Write out each record exactly as it stands. No pictures belong in the copy.
______________________________
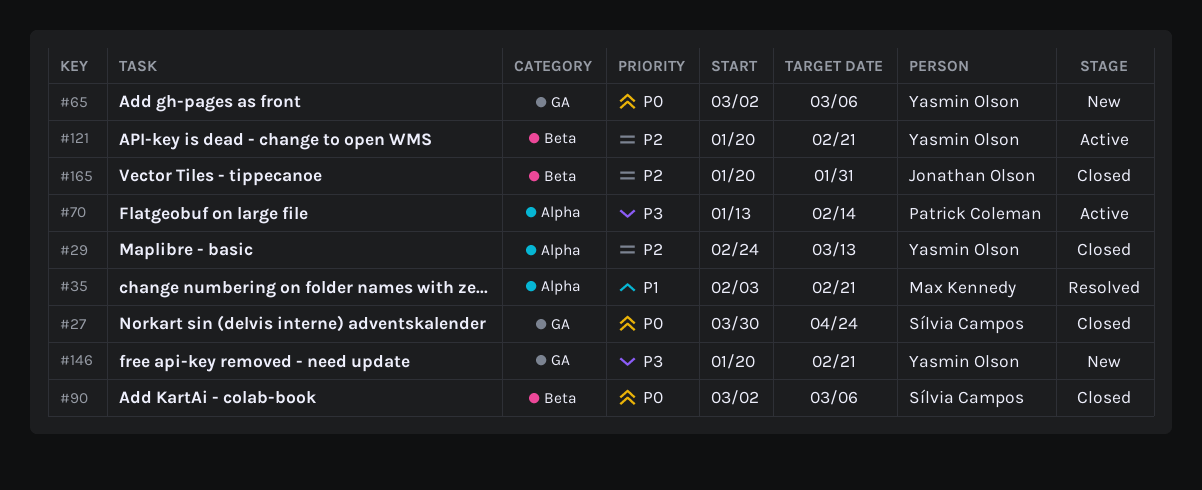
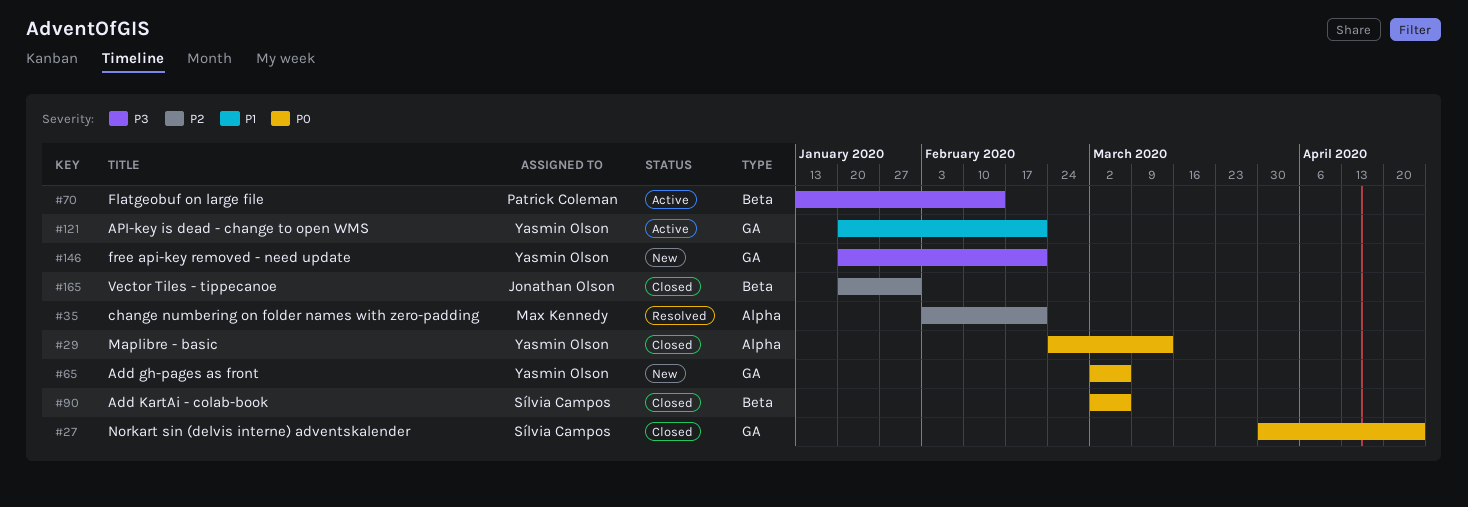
#29, priority: P2 -> P0
#35, priority: P1 -> P2
#70, label: Alpha -> Beta
#121, priority: P2 -> P1
#121, label: Beta -> GA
______________________________
_Written answer_
#29, priority: P2 -> P0
#35, priority: P1 -> P2
#70, label: Alpha -> Beta
#121, priority: P2 -> P1
#121, label: Beta -> GA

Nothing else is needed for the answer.